Caveman RacketThere was an article in Slate a while back discussing the uber-hipness of the Gieco auto insurance spokescavemen: ‘They have poetry magnets on their fridge(sic)…in Esperanto.’ The article specifically called out the commercial with the caveman in the airport on a moving sidewalk with his velvet tracksuit and tennis racket that looked like they came–I was gonna say ‘from 1968,’ but the article said, ‘from a Wes Anderson set.’ And I thought, ‘Yeah! Cool,’ because I freakin’ love Wes Anderson.

Flash forward to tonight when The Last Boy Scout comes on and for no reason I notice the absence of cell phones. Then I imagine if they did have a cell phone how hilarious it would look: Bruce Willis holding up a beige brick with an antenna.

Being a hotshot writer/director/producer, I made a note: never include current technology in a movie because it’ll be dated and it won’t be charming; it’ll be corny. Obviously Wes Anderson knew this, if only instinctually, and thus littered his films with anachronistic accoutrements.

If I may restate the obvious, we live in an age where technology moves so fast that the past looks ridiculous. Sure, we laugh when we think about bell bottoms or powdered wigs, and we cringe when we see that pic of our ducktail from 1986 or that video of us doing the Macarena. But the difference is that today we record everyday life so much in photos or videos that we are surrounded by representations of ourselves from only months, days, or hours ago.

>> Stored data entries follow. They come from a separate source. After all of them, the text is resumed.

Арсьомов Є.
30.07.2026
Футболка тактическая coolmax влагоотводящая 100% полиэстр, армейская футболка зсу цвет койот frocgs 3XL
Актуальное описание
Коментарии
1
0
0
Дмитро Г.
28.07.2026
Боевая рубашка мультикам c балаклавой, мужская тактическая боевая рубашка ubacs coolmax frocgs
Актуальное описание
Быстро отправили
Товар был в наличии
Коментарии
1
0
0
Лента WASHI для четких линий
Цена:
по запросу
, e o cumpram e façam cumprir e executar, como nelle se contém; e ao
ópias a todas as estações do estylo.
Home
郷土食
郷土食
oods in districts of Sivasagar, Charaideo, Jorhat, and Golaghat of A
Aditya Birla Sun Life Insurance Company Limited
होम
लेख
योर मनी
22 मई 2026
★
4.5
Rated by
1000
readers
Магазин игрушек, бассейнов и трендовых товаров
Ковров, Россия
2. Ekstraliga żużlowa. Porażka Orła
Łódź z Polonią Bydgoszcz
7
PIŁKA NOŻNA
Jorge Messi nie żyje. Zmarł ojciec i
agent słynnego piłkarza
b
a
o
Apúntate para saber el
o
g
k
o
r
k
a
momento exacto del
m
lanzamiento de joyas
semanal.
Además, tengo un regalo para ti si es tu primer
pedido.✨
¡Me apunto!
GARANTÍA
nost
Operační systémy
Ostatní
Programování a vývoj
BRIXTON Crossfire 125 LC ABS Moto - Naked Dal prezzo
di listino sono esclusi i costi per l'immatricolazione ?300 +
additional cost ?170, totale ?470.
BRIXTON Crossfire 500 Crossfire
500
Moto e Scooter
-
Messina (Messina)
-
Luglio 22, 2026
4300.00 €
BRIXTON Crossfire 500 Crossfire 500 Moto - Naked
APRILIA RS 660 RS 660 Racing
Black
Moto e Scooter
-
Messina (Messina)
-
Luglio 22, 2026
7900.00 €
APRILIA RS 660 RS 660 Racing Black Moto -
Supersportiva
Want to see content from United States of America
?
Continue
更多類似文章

So now a paranoia has set in and we avoid trends like the plague, except we fall into a new, safe trend: vintage. We take an old Bon Jovi shirt from Goodwill (more likely Target) and wear it proudly, not because we like Bon Jovi, but because we can make fun of everyone who used to sincerely like his music. It’s sad really. It’s like making fun of love because you’re too scared of getting hurt. (Did you read that sincerely, or with an ironic affectation?)

Of course there’s another, more innocent side to this all: nostalgia. And what are we nostalgic for? I’d venture to guess that in our lonely moments we clutch that original pressing of The Dave Clark Five across our vintage-T-shirt-clad chests and we cry for an imagined past when you could sincerely feel or be something without being bombarded by media, whether commercial or personal, like a funhouse mirror floating three feet in front of us at all times to make us feel like morons.